**TRECHO SELECIONADO:**
──────────────────────────────

Revisitando o espaço imaginário
Autor: Vannda Santana
Revisão: Marcia Vital
As imagens, os
símbolos e os mitos não são criações irresponsáveis da psique; elas respondem a
uma necessidade e preenchem uma função: revelar as mais secretas modalidades do
ser.
Mircea Eliade
Pois
é. Em tempos tão sombrios sentimos a imaginação escassear. Por mais que
tenhamos a consciência de nosso corpo
físico e de tudo que nele habita, ainda assim
nos falta a compreensão da coisa principal:
ação. Por isso mesmo revisitei meus espaços internos e externos à
procura de fazer algo que pudesse incentivar movimentos de ideias adormecidas
para espantar os fantasmas guardados em alguma gaveta imaginária.
Então,
lembrei-me de um livro do filósofo G. Bachelard - A Poética do Espaço, onde o autor faz uma análise de forma
criteriosa dos espaços e lugares, realçando o campo da memória como lugar de
criação e reflexão das imagens guardadas ao longo da existência. Daí então,
decidi revisitar também os meus próprios porões em busca de algo que trouxesse
luz aos pensamentos (no momento atual) bafejados pela desordem de dias tão sombrios,
sem criatividade e sem perspectiva de um amanhã menos triste, resta-me então,
abrir as gavetas do meu palimpsesto de lembranças felizes.

──────────────────────────────

**ITENS FORNECIDOS:**

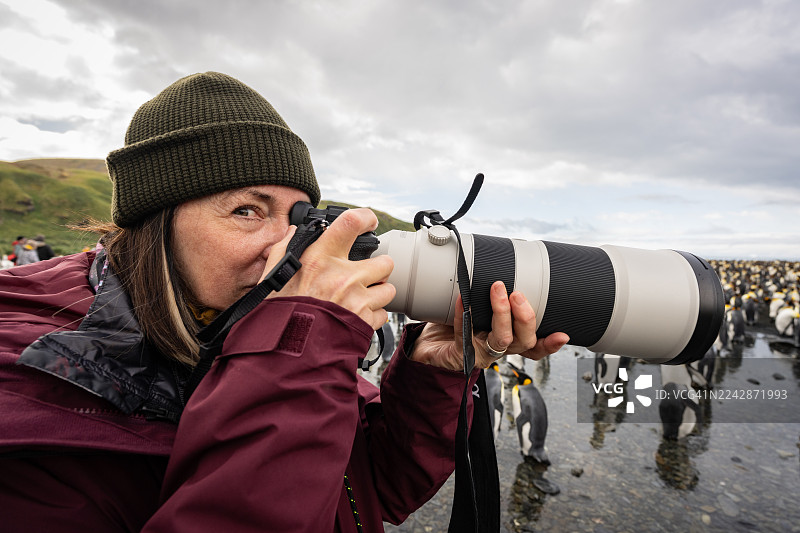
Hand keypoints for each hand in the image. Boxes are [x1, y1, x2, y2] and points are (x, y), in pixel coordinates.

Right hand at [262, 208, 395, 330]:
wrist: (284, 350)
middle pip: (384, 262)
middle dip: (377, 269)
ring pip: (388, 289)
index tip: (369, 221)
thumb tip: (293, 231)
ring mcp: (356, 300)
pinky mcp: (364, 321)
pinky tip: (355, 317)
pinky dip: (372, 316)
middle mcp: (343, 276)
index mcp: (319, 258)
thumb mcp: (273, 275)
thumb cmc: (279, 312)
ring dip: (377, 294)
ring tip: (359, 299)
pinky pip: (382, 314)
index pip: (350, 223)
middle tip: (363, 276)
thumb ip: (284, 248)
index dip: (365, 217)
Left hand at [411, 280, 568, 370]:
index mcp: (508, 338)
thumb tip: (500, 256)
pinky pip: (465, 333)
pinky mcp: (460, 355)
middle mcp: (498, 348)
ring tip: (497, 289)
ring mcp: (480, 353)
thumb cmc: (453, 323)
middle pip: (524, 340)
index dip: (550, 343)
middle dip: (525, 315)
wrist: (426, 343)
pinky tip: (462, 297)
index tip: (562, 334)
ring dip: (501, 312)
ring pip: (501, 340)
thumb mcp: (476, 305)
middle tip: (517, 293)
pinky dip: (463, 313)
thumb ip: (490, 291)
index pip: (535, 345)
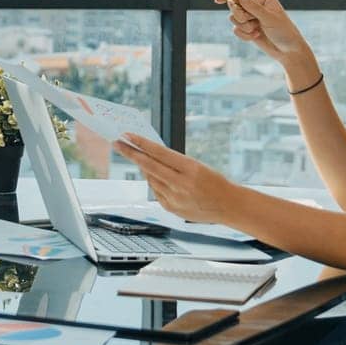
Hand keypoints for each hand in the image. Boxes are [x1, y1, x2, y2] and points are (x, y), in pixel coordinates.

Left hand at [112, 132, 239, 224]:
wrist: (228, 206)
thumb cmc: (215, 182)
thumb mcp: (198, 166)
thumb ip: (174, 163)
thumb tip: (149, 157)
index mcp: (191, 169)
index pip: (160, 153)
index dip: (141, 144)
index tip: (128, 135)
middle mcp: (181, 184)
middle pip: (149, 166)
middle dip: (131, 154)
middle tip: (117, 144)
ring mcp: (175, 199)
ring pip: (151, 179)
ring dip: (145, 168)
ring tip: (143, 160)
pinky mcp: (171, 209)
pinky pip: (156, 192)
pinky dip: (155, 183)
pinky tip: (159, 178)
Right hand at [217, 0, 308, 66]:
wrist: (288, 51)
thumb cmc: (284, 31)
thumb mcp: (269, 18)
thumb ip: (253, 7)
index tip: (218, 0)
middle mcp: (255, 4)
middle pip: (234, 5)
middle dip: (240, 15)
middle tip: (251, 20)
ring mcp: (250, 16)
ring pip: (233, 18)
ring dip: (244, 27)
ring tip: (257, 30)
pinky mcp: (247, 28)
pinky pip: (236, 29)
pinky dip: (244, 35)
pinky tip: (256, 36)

──────────────────────────────

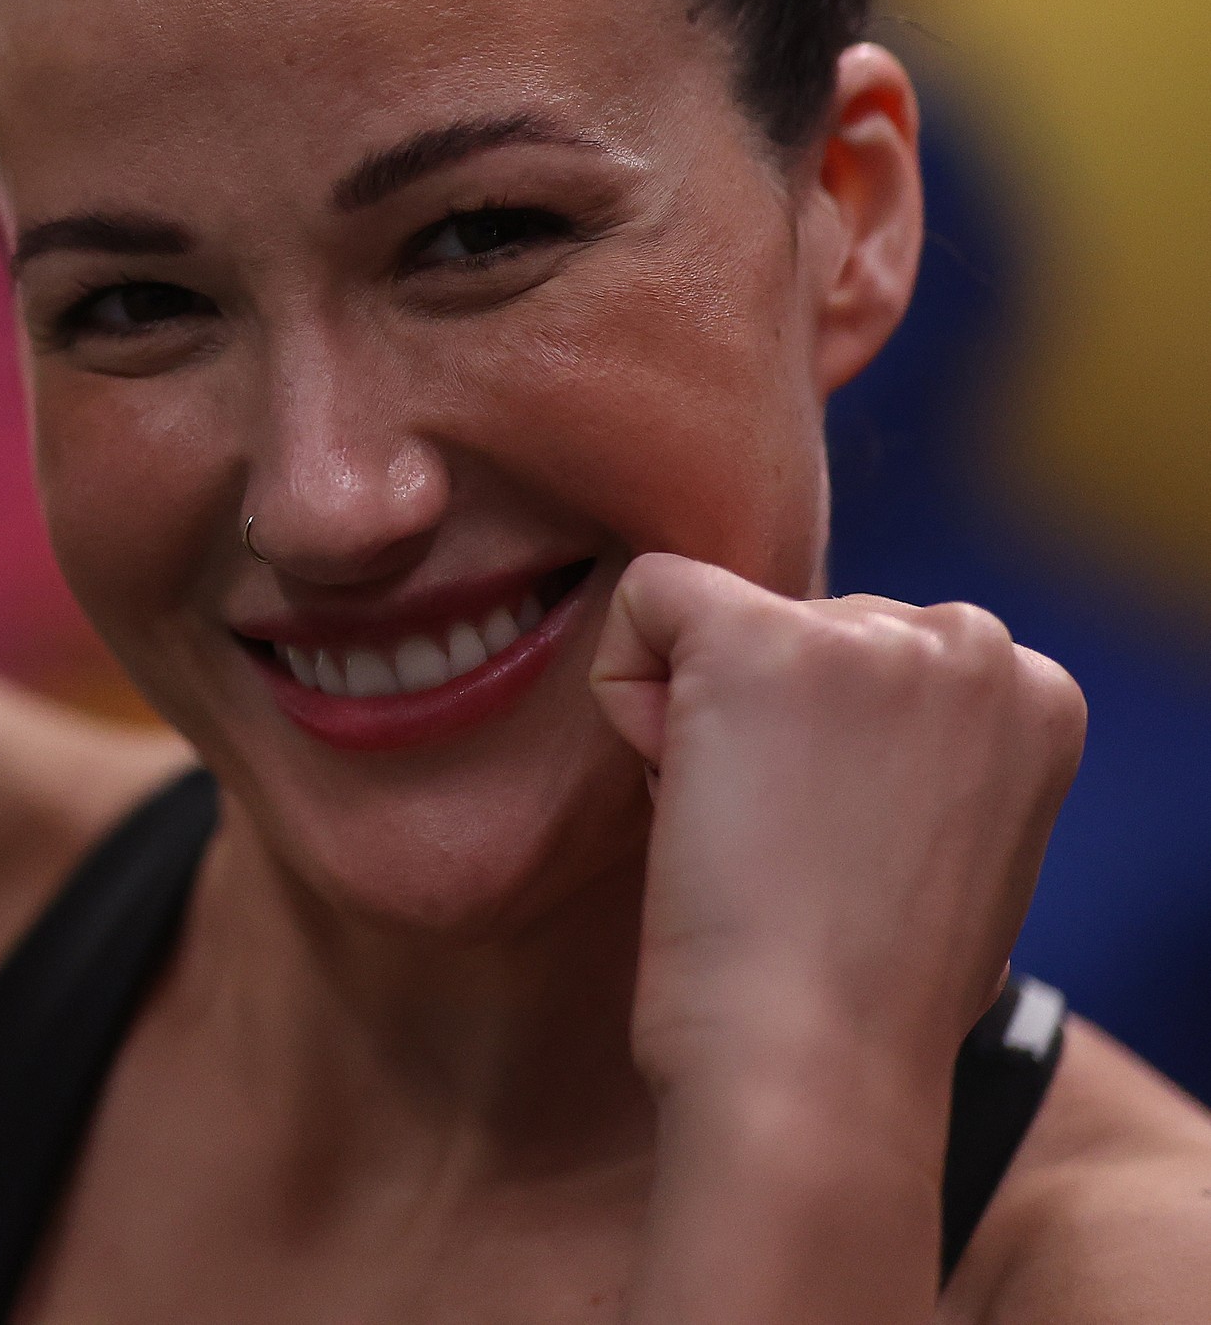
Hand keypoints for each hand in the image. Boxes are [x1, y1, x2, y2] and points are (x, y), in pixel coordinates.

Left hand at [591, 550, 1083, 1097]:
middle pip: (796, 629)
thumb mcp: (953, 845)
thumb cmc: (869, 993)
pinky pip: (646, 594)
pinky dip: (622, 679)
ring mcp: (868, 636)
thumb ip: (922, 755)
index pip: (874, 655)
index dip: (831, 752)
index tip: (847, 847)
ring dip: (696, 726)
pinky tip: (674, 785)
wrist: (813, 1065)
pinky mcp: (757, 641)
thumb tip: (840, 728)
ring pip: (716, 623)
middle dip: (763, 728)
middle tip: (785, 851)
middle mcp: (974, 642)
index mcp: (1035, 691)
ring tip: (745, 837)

──────────────────────────────

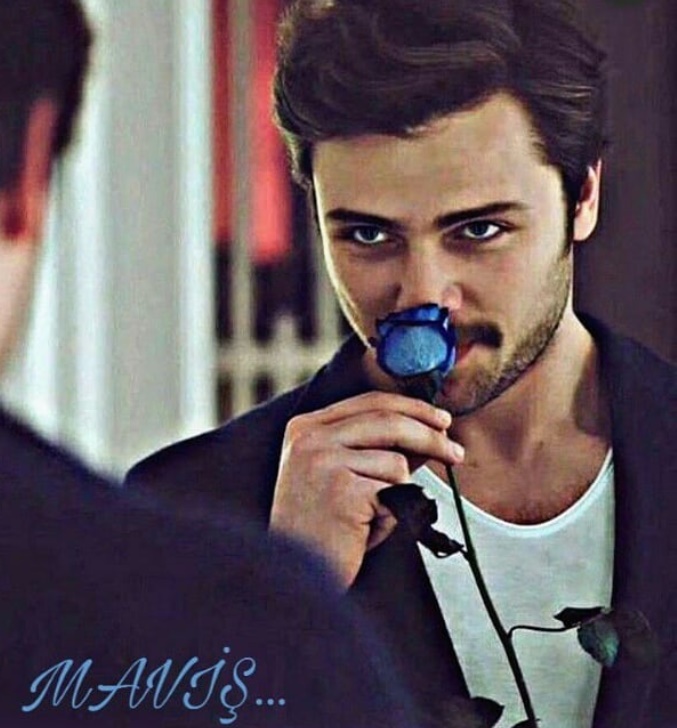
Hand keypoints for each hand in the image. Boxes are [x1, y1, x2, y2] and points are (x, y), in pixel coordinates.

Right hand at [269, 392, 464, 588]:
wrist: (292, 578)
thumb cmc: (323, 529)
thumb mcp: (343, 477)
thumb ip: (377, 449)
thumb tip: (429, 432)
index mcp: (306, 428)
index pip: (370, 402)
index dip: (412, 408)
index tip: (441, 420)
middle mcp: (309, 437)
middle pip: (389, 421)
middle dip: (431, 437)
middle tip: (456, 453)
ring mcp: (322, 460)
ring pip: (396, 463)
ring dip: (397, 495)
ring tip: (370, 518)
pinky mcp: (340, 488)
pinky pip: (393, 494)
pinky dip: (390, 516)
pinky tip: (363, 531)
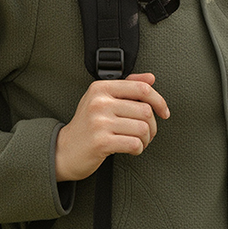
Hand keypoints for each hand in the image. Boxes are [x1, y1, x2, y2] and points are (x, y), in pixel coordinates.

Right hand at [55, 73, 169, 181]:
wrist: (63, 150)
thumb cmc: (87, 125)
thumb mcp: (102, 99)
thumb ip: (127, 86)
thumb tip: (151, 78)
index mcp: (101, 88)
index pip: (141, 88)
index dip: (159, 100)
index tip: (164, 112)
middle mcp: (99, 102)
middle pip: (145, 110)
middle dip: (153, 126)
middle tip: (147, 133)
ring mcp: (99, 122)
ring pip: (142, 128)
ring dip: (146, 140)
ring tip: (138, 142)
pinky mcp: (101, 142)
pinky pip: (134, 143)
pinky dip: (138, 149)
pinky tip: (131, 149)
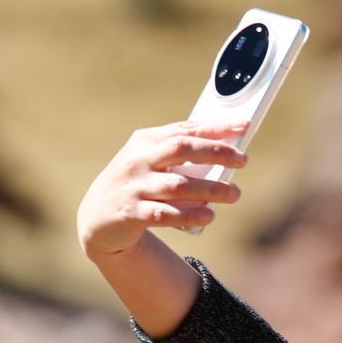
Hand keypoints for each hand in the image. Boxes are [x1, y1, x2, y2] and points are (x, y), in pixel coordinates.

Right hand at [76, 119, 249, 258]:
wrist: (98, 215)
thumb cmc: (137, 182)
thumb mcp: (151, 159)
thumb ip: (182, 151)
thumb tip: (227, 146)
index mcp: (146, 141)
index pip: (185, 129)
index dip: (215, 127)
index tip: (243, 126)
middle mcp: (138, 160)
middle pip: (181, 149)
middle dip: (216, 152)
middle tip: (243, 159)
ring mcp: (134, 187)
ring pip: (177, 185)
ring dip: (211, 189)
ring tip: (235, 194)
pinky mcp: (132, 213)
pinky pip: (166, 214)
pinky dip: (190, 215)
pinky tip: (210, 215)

──────────────────────────────

**TAREFAS PROPOSTAS:**
**1)** Reproduza fielmente, do trecho sobre o espaço imaginário, tudo o que vai desde "Mircea Eliade" até "alguma gaveta imaginária.".
**2)** Dê prosseguimento ao trecho sobre o espaço imaginário, escrevendo o que viria logo após a última frase apresentada.

**RESPOSTAS POR TAREFA:**
**1)**
Mircea Eliade
Pois
é. Em tempos tão sombrios sentimos a imaginação escassear. Por mais que
tenhamos a consciência de nosso corpo
físico e de tudo que nele habita, ainda assim
nos falta a compreensão da coisa principal:
ação. Por isso mesmo revisitei meus espaços internos e externos à
procura de fazer algo que pudesse incentivar movimentos de ideias adormecidas
para espantar os fantasmas guardados em alguma gaveta imaginária.

**2)**
Sendo
assim, vamos viajar um pouco na obra citada. A Poética do Espaço nos leva
para o lugar da imensidão do espaço íntimo, lugar da imaginação, do poético, da fantasia e do
sonho, mas também da solidão. Nas palavras do autor: Quando a grande solidão do homem se aprofunda, as duas imensidões se
tocam, se confundem. Através do viés dessa realidade o espaço
físico ganha uma dimensão histórica, elegendo imagens que transcendem a
materialidade de casa, abrigo, porão, sótão, cabana, armários e gavetas. As
representações simbólicas vão além da preservação das lembranças guardadas em
nossas memórias como o lugar dos maiores registros de toda uma vida: dos medos,
da insegurança, dos fracassos, mas também, lugar das vitórias onde reinam as fantasias
e os sonhos e os mais ardentes desejos de conquistas. E é nesse mundo onírico simbólico de castelos
e sonhos que vivem príncipes e fadas, heróis e bruxas como ícones de representação
da existência humana, metáforas necessárias para vivenciar o enfrentamento com
a realidade e suas intranquilidades.
A
obra configura-se como um tratado poético e as imagens, a partir de diferentes
espaços constituídos, são extremamente recorrentes na literatura, acendendo luz
à imaginação.
Essas
imagens emprestam corpo simbólico ao lugar onde permanecem guardadas por longo
tempo, quer seja num sótão ou num porão,
não importa; elas são a representação da realidade e podem ressurgir na memória
como fuga ou lugar de refúgio e podemos compreender essa imagem que surge das
profundezas da memória como espaço sagrado, espaço da imaginação, da emoção e
dos sentimentos, espaço da arte preservado pelo tempo passado, onde subjazem os
devaneios.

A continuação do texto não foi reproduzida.